Can you repeat the rows from their start through the line containing "ruteren et annet", including that line, and leave the pictures out of your answer?

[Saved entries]
——————————

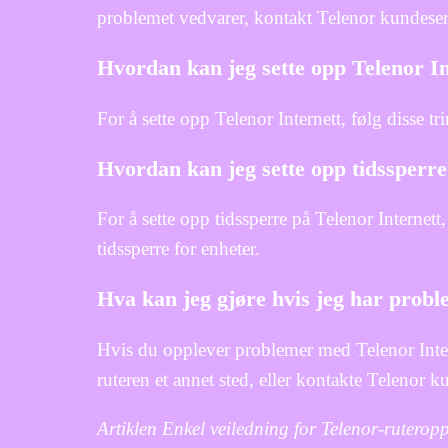
problemet vedvarer, kontakt Telenor kundeserv
Hvordan kan jeg sette opp Telenor In
For å sette opp Telenor Internett, følg disse tr
Hvordan kan jeg sette opp tidssperre
For å sette opp tidssperre på Telenor Internet
tidssperre for enheter.
Hva kan jeg gjøre hvis jeg har prob
Hvis du opplever problemer med Telenor Intern
ruteren et annet sted, eller kontakte Telenor k
Artiklen Enkel veiledning for Telenor-ruterop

——————————

_RESPONSE TO THE TASK_
problemet vedvarer, kontakt Telenor kundeserv
Hvordan kan jeg sette opp Telenor In
For å sette opp Telenor Internett, følg disse tr
Hvordan kan jeg sette opp tidssperre
For å sette opp tidssperre på Telenor Internet
tidssperre for enheter.
Hva kan jeg gjøre hvis jeg har prob
Hvis du opplever problemer med Telenor Intern
ruteren et annet sted, eller kontakte Telenor k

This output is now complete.